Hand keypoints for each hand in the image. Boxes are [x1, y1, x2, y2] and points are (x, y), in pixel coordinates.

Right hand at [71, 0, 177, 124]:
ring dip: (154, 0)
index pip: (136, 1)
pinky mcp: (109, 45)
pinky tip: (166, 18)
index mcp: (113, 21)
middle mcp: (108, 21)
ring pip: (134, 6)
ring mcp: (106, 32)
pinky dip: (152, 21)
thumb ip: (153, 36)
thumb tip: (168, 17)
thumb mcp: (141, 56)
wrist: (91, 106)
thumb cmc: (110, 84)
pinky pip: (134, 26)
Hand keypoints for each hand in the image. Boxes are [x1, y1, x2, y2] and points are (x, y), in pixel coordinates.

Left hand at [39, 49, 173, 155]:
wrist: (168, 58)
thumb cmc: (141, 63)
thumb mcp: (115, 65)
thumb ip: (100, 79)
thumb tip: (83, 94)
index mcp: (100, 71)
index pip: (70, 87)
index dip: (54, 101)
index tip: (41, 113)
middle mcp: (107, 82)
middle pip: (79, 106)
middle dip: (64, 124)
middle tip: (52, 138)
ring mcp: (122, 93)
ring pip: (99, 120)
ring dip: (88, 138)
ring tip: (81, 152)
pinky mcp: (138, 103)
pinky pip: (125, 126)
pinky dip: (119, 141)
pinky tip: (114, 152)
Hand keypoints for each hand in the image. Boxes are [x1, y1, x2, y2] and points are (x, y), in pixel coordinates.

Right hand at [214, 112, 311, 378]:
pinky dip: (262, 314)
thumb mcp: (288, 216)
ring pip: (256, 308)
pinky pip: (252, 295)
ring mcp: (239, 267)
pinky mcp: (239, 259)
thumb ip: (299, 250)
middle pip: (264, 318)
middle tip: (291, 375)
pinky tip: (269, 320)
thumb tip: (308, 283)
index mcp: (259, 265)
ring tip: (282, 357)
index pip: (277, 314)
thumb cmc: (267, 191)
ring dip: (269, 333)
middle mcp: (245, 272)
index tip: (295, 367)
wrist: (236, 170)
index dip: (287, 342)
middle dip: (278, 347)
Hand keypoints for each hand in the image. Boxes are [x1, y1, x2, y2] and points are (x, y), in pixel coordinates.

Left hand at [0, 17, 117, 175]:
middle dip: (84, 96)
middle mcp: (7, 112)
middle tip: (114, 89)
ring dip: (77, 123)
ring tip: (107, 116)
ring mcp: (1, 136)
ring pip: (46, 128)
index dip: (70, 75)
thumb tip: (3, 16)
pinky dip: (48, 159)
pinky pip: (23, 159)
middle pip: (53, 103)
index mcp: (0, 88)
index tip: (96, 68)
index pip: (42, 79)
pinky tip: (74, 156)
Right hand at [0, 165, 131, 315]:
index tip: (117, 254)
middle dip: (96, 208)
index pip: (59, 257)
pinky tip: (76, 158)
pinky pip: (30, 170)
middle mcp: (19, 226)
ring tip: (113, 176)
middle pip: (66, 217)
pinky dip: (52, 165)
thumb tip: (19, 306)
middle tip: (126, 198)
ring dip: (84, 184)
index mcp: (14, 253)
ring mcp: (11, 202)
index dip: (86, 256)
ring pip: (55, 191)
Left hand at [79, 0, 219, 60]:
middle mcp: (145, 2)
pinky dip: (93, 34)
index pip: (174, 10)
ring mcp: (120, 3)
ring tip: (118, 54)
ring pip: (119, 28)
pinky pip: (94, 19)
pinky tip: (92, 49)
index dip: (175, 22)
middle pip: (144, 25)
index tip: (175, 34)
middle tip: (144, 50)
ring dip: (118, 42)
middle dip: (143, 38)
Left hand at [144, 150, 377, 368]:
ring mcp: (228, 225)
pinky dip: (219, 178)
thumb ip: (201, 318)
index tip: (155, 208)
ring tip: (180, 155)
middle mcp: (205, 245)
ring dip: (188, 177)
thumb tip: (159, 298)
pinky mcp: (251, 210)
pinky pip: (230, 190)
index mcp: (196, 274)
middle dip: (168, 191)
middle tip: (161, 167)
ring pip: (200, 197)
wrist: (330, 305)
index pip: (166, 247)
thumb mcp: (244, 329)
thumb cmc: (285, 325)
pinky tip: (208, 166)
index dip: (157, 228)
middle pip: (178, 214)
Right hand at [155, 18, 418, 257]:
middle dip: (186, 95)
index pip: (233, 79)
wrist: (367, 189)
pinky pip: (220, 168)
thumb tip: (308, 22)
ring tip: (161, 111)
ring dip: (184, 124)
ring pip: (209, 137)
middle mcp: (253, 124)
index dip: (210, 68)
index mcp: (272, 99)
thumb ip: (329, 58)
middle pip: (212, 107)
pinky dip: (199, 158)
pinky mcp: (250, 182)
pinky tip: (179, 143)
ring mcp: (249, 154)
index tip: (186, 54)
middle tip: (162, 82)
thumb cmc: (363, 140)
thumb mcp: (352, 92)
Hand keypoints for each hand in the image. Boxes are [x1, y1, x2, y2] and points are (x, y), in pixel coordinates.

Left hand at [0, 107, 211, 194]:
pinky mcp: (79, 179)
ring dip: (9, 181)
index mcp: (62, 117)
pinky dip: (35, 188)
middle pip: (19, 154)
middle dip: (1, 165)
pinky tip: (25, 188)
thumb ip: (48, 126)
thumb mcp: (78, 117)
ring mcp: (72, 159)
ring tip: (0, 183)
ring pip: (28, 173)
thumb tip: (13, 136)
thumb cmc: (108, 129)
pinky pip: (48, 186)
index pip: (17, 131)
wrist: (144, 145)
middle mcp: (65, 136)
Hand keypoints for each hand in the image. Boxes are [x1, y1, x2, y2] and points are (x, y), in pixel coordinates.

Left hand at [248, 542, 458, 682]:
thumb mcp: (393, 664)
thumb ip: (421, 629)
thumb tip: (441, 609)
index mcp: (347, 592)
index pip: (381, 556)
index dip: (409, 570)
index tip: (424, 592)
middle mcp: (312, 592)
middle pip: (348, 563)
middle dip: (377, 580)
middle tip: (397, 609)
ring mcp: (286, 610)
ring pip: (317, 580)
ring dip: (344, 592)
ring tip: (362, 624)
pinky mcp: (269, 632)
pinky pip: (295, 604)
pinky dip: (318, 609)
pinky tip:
══════════════════════════════
**What you have to do:** Give every entry again, character for character.

**Exercise output:**
Hand keypoints for each hand in the image. Boxes are [x1, y1, x2, y2] and points are (x, y), in pixel coordinates.

Right hand at [71, 0, 177, 124]:
ring dip: (154, 0)
index pip: (136, 1)
pinky mcp: (109, 45)
pinky tip: (166, 18)
index mcp: (113, 21)
middle mcp: (108, 21)
ring pip: (134, 6)
ring mcp: (106, 32)
pinky dip: (152, 21)
thumb ip: (153, 36)
thumb tip: (168, 17)
thumb mcp: (141, 56)
wrist: (91, 106)
thumb cmc: (110, 84)
pinky pip: (134, 26)
Hand keypoints for each hand in the image. Boxes are [x1, y1, x2, y2] and points are (x, y), in pixel coordinates.

Left hand at [39, 49, 173, 155]:
wrist: (168, 58)
thumb cmc: (141, 63)
thumb mcp: (115, 65)
thumb ip: (100, 79)
thumb tip: (83, 94)
index mcp: (100, 71)
index pip: (70, 87)
index dip: (54, 101)
index tip: (41, 113)
middle mcp: (107, 82)
middle pip: (79, 106)
middle dip: (64, 124)
middle tip: (52, 138)
ring mcp: (122, 93)
ring pip: (99, 120)
ring dip: (88, 138)
ring tip: (81, 152)
pinky mcp: (138, 103)
pinky pip: (125, 126)
pinky dip: (119, 141)
pinky tip: (114, 152)
Hand keypoints for each hand in the image. Boxes are [x1, y1, x2, y2] and points are (x, y), in pixel coordinates.

Right hand at [214, 112, 311, 378]:
pinky dip: (262, 314)
thumb mcp: (288, 216)
ring pip: (256, 308)
pinky pip: (252, 295)
ring mcp: (239, 267)
pinky mcp: (239, 259)
thumb ip: (299, 250)
middle pip: (264, 318)
middle tip: (291, 375)
pinky tip: (269, 320)
thumb tip: (308, 283)
index mcp: (259, 265)
ring tip: (282, 357)
index pip: (277, 314)
thumb cmc: (267, 191)
ring dip: (269, 333)
middle mcp: (245, 272)
index tip: (295, 367)
wrist: (236, 170)
index dip: (287, 342)
middle dip: (278, 347)
Hand keypoints for each hand in the image. Boxes are [x1, y1, x2, y2] and points are (x, y), in pixel coordinates.

Left hand at [0, 17, 117, 175]:
middle dip: (84, 96)
middle mcp: (7, 112)
middle tip: (114, 89)
ring dip: (77, 123)
ring tip: (107, 116)
ring mcp: (1, 136)
ring pip: (46, 128)
index dip: (70, 75)
thumb tip: (3, 16)
pinky dip: (48, 159)
pinky pip: (23, 159)
middle pip: (53, 103)
index mcp: (0, 88)
index tip: (96, 68)
index pip: (42, 79)
pinky tip: (74, 156)
Right hand at [0, 165, 131, 315]:
index tip: (117, 254)
middle dip: (96, 208)
index pip: (59, 257)
pinky tip: (76, 158)
pinky pip: (30, 170)
middle mcp: (19, 226)
ring tip: (113, 176)
middle pip: (66, 217)
pinky dip: (52, 165)
thumb tip: (19, 306)
middle tip: (126, 198)
ring dip: (84, 184)
index mcp: (14, 253)
ring mcp: (11, 202)
index dip: (86, 256)
ring pip: (55, 191)
Left hand at [79, 0, 219, 60]:
middle mcp: (145, 2)
pinky dip: (93, 34)
index pip: (174, 10)
ring mcp: (120, 3)
ring tip: (118, 54)
ring pip: (119, 28)
pinky pip: (94, 19)
pinky tip: (92, 49)
index dip: (175, 22)
middle pip: (144, 25)
index tip: (175, 34)
middle tip: (144, 50)
ring dip: (118, 42)
middle dip: (143, 38)
Left hand at [144, 150, 377, 368]:
ring mcp: (228, 225)
pinky dip: (219, 178)
thumb ip: (201, 318)
index tip: (155, 208)
ring tip: (180, 155)
middle mcp: (205, 245)
ring dip: (188, 177)
thumb tip: (159, 298)
pinky mcp: (251, 210)
pinky pip: (230, 190)
index mcp: (196, 274)
middle dip: (168, 191)
middle tip: (161, 167)
ring pip: (200, 197)
wrist: (330, 305)
index pip: (166, 247)
thumb mcp: (244, 329)
thumb cmc: (285, 325)
pinky tip: (208, 166)
index dip: (157, 228)
middle pip: (178, 214)
Right hand at [155, 18, 418, 257]:
middle dip: (186, 95)
index pip: (233, 79)
wrist: (367, 189)
pinky pip: (220, 168)
thumb tip: (308, 22)
ring tip: (161, 111)
ring dip: (184, 124)
ring pip: (209, 137)
middle mcp: (253, 124)
index dip: (210, 68)
index mcp: (272, 99)
thumb ip: (329, 58)
middle pip: (212, 107)
pinky dip: (199, 158)
pinky mcp: (250, 182)
pinky tip: (179, 143)
ring mcp: (249, 154)
index tip: (186, 54)
middle tip: (162, 82)
thumb cmc: (363, 140)
thumb mcp: (352, 92)
Hand keypoints for each hand in the image. Boxes are [x1, y1, x2, y2] and points are (x, y), in pixel coordinates.

Left hand at [0, 107, 211, 194]:
pinky mcp: (79, 179)
ring dip: (9, 181)
index mcp: (62, 117)
pinky dip: (35, 188)
middle pip: (19, 154)
middle dip: (1, 165)
pinky tip: (25, 188)
thumb ip: (48, 126)
thumb mcp: (78, 117)
ring mcp: (72, 159)
ring tip: (0, 183)
ring pip: (28, 173)
thumb tip: (13, 136)
thumb cmc: (108, 129)
pinky pip: (48, 186)
index pip: (17, 131)
wrist: (144, 145)
middle mcp: (65, 136)
Hand keypoints for each hand in the image. Boxes are [x1, y1, x2, y2] and points are (x, y), in pixel coordinates.

Left hand at [248, 542, 458, 682]:
thumb mcp: (393, 664)
thumb ip: (421, 629)
thumb tip: (441, 609)
index mcp: (347, 592)
index pip: (381, 556)
index dip: (409, 570)
index tip: (424, 592)
middle mcp: (312, 592)
middle pip: (348, 563)
middle dip: (377, 580)
middle tip: (397, 609)
ring mcp: (286, 610)
ring pip: (317, 580)
ring dip: (344, 592)
ring tip: (362, 624)
pinky mcp: (269, 632)
pinky pip: (295, 604)
pinky dip: (318, 609)
pinky tip:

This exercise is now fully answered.